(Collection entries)
###

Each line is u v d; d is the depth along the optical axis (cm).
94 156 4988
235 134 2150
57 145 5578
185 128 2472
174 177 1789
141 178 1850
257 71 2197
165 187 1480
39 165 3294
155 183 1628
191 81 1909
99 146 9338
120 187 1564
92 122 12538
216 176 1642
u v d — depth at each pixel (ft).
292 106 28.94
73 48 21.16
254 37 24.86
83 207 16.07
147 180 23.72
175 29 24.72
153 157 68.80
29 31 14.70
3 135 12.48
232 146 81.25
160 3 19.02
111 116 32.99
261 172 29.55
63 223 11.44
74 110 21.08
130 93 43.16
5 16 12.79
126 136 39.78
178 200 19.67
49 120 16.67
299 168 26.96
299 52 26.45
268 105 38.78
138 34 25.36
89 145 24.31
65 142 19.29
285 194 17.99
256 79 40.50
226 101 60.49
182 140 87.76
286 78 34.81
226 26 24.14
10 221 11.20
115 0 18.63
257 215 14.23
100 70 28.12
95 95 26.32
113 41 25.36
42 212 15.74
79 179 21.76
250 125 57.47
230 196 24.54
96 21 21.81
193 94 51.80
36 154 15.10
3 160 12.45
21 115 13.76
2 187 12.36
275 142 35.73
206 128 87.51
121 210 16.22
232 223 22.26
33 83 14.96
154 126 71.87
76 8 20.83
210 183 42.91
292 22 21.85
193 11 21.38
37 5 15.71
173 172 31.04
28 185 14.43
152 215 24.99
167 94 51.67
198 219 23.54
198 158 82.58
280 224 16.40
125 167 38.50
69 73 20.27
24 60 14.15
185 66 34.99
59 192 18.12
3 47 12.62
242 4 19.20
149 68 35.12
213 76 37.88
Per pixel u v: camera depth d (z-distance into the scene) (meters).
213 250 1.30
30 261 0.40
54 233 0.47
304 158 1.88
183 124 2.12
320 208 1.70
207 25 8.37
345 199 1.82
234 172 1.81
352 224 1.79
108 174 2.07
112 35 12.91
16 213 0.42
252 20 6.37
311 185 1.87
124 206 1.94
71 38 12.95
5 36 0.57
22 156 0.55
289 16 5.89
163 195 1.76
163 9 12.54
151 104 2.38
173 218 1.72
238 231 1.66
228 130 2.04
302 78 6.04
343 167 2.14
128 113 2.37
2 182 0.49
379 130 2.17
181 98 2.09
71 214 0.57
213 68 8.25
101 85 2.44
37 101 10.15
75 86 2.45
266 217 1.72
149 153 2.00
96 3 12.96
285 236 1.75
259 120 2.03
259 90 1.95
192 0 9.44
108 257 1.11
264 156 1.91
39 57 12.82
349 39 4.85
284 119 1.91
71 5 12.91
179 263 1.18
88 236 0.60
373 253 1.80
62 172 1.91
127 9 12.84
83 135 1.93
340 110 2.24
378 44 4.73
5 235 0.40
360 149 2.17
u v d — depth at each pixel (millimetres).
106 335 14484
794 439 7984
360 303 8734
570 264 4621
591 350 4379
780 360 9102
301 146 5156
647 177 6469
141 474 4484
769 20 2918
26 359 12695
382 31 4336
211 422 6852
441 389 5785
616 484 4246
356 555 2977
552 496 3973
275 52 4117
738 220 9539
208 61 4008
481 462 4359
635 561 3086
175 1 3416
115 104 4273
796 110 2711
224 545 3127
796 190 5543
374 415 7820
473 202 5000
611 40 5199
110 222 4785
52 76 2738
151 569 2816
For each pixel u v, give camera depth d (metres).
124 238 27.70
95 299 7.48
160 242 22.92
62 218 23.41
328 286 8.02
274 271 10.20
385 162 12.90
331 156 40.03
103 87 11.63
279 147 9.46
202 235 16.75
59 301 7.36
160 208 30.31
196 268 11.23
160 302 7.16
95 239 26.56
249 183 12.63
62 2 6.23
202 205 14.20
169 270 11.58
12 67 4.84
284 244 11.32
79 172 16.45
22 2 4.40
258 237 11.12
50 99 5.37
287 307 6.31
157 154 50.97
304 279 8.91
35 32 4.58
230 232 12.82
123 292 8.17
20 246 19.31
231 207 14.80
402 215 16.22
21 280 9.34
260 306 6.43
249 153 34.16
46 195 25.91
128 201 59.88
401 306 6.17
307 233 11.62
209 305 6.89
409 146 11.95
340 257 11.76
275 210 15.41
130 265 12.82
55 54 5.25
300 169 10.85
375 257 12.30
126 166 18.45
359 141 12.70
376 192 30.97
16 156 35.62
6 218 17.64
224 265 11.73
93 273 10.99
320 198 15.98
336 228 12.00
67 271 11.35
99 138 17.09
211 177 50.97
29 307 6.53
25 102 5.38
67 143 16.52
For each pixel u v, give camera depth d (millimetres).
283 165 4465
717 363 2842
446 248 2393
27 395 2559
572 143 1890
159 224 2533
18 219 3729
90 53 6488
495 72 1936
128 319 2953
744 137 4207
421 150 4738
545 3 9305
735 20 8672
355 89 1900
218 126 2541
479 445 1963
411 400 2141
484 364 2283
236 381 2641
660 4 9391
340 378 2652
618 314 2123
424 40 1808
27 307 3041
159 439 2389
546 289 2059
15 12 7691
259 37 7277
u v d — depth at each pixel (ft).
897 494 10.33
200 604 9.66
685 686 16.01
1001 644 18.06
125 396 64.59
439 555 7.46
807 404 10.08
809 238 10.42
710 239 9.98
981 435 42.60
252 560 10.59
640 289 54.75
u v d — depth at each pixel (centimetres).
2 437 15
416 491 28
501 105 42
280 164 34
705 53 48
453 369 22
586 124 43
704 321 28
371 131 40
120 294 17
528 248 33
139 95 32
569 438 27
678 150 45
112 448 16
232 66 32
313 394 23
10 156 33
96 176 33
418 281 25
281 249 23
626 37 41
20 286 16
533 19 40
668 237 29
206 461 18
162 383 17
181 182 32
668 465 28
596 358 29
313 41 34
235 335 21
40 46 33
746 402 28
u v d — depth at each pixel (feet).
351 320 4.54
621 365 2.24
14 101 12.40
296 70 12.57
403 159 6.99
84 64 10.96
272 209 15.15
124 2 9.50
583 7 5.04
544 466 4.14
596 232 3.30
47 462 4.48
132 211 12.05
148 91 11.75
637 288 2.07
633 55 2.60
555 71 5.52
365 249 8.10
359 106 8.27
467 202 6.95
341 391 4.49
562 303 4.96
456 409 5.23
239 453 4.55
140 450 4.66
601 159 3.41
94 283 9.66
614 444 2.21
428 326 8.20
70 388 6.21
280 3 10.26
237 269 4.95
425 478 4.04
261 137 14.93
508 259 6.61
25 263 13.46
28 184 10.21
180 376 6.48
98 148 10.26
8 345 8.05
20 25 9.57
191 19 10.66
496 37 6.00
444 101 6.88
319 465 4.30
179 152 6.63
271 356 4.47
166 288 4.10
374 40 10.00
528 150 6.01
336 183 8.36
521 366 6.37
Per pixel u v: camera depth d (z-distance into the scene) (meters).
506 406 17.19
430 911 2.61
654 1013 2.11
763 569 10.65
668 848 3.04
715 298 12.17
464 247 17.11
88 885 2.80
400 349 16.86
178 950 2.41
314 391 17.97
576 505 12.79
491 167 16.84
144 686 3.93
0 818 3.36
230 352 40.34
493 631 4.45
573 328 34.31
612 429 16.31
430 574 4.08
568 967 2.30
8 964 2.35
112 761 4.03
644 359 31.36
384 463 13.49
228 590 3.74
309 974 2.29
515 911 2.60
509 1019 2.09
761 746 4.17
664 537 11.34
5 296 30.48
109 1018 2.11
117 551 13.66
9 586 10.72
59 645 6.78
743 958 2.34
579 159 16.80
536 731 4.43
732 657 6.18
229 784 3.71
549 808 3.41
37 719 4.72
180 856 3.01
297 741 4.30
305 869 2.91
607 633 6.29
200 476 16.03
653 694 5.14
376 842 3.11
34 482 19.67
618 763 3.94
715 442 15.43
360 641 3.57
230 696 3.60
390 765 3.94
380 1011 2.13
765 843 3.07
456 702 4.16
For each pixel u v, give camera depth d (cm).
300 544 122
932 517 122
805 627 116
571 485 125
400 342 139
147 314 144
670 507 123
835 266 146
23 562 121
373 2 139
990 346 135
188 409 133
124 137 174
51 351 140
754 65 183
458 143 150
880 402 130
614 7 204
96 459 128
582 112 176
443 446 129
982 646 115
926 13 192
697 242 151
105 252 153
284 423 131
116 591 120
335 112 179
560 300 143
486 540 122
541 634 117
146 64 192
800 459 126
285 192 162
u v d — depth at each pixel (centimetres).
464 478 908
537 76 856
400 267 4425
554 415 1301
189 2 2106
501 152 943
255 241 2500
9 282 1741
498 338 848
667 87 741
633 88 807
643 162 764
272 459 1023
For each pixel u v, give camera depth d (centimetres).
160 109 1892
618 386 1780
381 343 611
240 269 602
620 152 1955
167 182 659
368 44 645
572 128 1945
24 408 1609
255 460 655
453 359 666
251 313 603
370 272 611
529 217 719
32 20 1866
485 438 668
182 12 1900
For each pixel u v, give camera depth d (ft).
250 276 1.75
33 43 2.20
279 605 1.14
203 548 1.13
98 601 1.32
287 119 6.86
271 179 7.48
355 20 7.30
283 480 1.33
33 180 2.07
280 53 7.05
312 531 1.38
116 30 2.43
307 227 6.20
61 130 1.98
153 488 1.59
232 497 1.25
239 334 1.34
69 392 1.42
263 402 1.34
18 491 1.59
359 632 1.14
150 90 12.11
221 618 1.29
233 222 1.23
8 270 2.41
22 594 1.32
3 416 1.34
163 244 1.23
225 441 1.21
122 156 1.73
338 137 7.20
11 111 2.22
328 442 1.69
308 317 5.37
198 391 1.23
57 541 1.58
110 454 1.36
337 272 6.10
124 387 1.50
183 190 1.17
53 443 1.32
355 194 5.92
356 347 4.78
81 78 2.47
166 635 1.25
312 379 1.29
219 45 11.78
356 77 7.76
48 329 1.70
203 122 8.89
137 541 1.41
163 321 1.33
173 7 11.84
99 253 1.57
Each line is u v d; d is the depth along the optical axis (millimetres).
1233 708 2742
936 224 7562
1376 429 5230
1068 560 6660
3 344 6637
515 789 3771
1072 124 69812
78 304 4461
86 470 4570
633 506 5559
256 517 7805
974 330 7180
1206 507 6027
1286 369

###

▶ [Problem to solve]: From the data above, output exactly the lines between the one containing "381 343 611" and the one containing "308 317 5.37", counting both of them.

▶ [Written answer]:
381 343 611
240 269 602
620 152 1955
167 182 659
368 44 645
572 128 1945
24 408 1609
255 460 655
453 359 666
251 313 603
370 272 611
529 217 719
32 20 1866
485 438 668
182 12 1900
For each pixel u v, give camera depth d (ft).
250 276 1.75
33 43 2.20
279 605 1.14
203 548 1.13
98 601 1.32
287 119 6.86
271 179 7.48
355 20 7.30
283 480 1.33
33 180 2.07
280 53 7.05
312 531 1.38
116 30 2.43
307 227 6.20
61 130 1.98
153 488 1.59
232 497 1.25
239 334 1.34
69 392 1.42
263 402 1.34
18 491 1.59
359 632 1.14
150 90 12.11
221 618 1.29
233 222 1.23
8 270 2.41
22 594 1.32
3 416 1.34
163 244 1.23
225 441 1.21
122 156 1.73
338 137 7.20
11 111 2.22
328 442 1.69
308 317 5.37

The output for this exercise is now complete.